◆ COMPITI ◆
1 > Negli elenchi di elementi e riquadri, ricopia le righe comprese tra quella che contiene "439, 1122, 564]" e quella che contiene "689, 1122, 877]", estremi inclusi.
2 > Prosegui il testo sulla larghezza di banda e il DWDM dal punto in cui si ferma.

◆ SEZIONE DEL DOCUMENTO ◆

◇ ◇ ◇ ◇ ◇

Come ottenere un’ampia larghezza di banda con il DWDM

La larghezza di banda e il DWDM (Dense Wavelength Division Multiplexing)

Oggi la maggior parte di noi dispone di una connessione internet veloce, sia a casa che sul luogo di lavoro. Enormi quantità di dati sono trasferite sul web semplicemente premendo un tasto del mouse: messaggi di posta elettronica, file, fax, pagine web, video, chat, telefonate, e così via. Come conseguenza, nel corso degli ultimi anni i fornitori di servizi hanno dovuto affrontare un problema enorme: la crescente richiesta di servizi a banda larga stava esaurendo la capacità di trasmissione residua. Molti provider avevano quasi raggiunto il cento per cento di utilizzo su tratti significativi delle loro reti in fibra ottica.

Una larghezza di banda pari a 1 Gbps non era più sufficiente a supportare tutte le richieste dei clienti. Tanto per farsi un’idea, si consideri che con una capacità di 1 Gbps è possibile trasmettere un migliaio di libri in un solo secondo. Fondamentalmente esistevano due modi per risolvere il problema della scarsità di banda. Il primo modo, e probabilmente il più ovvio, consisteva nell’aumentare la banda disponibile stendendo nuove fibre. Per alcuni tipi di reti questa poteva anche essere la soluzione più economica, ma in ogni caso non consentiva ai provider di fornire nuovi servizi, e di beneficiare dell’enorme larghezza di banda disponibile con una connessione in fibra ottica.

◇ ◇ ◇ ◇ ◇

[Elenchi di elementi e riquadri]
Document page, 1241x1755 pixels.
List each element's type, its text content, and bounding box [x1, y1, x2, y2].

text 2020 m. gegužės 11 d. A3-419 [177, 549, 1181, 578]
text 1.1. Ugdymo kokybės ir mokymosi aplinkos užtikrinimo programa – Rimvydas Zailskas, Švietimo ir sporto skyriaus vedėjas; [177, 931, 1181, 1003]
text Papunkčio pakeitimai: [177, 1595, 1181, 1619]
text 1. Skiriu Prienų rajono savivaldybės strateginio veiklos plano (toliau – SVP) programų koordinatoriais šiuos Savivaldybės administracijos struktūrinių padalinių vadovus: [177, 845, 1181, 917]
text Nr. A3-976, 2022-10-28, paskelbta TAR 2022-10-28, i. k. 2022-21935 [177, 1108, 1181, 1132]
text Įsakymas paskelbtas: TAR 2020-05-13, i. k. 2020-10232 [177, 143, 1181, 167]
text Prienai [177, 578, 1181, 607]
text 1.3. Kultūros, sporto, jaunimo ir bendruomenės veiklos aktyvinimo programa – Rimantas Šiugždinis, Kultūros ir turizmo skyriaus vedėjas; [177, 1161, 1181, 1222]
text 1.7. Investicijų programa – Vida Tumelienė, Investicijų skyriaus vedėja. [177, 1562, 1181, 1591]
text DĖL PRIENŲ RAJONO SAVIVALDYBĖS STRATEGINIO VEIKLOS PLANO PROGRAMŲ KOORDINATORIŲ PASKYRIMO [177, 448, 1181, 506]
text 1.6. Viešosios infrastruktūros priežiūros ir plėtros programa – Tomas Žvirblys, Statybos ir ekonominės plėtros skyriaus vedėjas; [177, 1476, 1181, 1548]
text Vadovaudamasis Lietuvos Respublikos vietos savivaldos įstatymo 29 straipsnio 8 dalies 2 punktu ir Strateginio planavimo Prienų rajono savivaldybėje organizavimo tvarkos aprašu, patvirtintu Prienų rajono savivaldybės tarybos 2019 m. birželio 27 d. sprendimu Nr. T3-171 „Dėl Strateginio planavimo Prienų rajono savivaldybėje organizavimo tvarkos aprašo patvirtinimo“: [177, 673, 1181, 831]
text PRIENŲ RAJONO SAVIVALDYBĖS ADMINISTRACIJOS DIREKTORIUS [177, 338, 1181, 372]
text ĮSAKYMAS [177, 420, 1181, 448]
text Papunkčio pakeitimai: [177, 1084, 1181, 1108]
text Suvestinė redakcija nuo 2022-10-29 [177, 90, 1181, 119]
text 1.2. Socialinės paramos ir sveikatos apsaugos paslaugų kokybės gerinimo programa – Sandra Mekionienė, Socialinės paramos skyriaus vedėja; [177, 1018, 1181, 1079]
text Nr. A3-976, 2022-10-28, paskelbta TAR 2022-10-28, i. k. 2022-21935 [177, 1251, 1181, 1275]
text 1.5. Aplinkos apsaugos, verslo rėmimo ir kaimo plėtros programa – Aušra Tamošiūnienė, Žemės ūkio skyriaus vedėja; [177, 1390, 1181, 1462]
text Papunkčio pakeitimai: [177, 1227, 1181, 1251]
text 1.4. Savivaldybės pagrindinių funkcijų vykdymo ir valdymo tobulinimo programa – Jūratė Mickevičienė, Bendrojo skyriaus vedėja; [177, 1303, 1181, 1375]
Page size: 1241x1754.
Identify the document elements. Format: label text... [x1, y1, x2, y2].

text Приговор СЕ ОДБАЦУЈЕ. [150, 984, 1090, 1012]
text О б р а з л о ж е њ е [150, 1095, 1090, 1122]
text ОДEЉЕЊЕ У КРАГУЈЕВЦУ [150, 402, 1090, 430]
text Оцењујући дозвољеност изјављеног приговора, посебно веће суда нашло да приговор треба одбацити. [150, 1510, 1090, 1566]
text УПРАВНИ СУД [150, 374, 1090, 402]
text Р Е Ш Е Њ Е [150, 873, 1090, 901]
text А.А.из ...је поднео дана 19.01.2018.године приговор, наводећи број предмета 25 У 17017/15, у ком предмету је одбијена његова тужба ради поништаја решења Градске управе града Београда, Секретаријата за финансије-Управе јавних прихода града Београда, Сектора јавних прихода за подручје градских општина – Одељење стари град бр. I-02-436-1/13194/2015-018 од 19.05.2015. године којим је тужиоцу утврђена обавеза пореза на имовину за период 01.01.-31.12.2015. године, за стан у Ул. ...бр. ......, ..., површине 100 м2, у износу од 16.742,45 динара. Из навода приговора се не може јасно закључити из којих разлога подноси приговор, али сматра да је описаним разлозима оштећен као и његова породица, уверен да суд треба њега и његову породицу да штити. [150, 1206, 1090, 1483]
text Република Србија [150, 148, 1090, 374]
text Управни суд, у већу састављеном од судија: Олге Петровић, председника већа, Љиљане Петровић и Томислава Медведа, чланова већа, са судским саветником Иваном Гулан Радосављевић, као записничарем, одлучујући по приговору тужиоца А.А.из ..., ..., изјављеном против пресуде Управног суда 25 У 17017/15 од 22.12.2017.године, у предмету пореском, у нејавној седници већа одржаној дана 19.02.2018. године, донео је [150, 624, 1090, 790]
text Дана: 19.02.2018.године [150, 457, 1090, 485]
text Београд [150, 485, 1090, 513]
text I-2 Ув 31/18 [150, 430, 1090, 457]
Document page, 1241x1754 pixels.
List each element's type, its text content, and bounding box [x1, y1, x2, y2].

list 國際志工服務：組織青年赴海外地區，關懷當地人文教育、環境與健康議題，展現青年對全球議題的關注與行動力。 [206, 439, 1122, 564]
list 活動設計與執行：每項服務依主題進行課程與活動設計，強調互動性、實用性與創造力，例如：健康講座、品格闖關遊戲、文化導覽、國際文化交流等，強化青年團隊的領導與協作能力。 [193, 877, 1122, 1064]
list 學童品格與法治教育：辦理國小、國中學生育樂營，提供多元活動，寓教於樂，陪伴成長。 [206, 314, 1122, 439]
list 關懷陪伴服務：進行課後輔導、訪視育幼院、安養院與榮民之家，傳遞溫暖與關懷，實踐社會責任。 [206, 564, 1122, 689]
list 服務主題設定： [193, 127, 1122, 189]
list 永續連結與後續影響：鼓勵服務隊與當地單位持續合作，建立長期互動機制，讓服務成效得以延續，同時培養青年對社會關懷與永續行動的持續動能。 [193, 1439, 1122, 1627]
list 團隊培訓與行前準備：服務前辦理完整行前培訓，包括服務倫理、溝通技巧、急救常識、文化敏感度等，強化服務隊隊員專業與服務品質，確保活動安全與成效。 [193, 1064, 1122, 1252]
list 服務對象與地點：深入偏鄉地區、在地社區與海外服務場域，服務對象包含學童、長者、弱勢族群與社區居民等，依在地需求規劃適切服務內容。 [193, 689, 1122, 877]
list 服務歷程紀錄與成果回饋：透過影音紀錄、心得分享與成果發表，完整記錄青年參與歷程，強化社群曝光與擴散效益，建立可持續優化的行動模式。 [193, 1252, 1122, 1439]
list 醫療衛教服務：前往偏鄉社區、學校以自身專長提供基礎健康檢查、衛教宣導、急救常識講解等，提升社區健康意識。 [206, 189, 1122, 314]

◇ ◇ ◇ ◇ ◇

◆ RISPOSTE AI COMPITI ◆
1 >
list 國際志工服務：組織青年赴海外地區，關懷當地人文教育、環境與健康議題，展現青年對全球議題的關注與行動力。 [206, 439, 1122, 564]
list 活動設計與執行：每項服務依主題進行課程與活動設計，強調互動性、實用性與創造力，例如：健康講座、品格闖關遊戲、文化導覽、國際文化交流等，強化青年團隊的領導與協作能力。 [193, 877, 1122, 1064]
list 學童品格與法治教育：辦理國小、國中學生育樂營，提供多元活動，寓教於樂，陪伴成長。 [206, 314, 1122, 439]
list 關懷陪伴服務：進行課後輔導、訪視育幼院、安養院與榮民之家，傳遞溫暖與關懷，實踐社會責任。 [206, 564, 1122, 689]
list 服務主題設定： [193, 127, 1122, 189]
list 永續連結與後續影響：鼓勵服務隊與當地單位持續合作，建立長期互動機制，讓服務成效得以延續，同時培養青年對社會關懷與永續行動的持續動能。 [193, 1439, 1122, 1627]
list 團隊培訓與行前準備：服務前辦理完整行前培訓，包括服務倫理、溝通技巧、急救常識、文化敏感度等，強化服務隊隊員專業與服務品質，確保活動安全與成效。 [193, 1064, 1122, 1252]
list 服務對象與地點：深入偏鄉地區、在地社區與海外服務場域，服務對象包含學童、長者、弱勢族群與社區居民等，依在地需求規劃適切服務內容。 [193, 689, 1122, 877]

2 >
Il secondo modo, che cominciò ad essere impiegato all’inizio degli anni ’80, era focalizzato sull’aumento della velocità (o meglio bit rate) con cui il segnale viaggia all’interno della fibra. Questo tipo di soluzione era basata sulla cosiddetta tecnica di “time division multiplexing” (TDM).

TDM divide il tempo in piccoli intervalli, assegna a ciascuno di essi un differente segnale, e infine multiplexa i segnali su una stessa fibra prima di eseguire la trasmissione. La figura seguente permette di farsi un’idea su come opera il TDM: quattro segnali con velocità di 2.5 Gbps vengono multiplexati e trasmessi sulla stessa fibra, raggiungendo una velocità complessiva pari a: 2.5x4=10 Gbps. L’operazione inversa andrà eseguita sul nodo remoto, dove un demultiplexer estrarra’ i quattro segnali originali con il rispettivo bit rate.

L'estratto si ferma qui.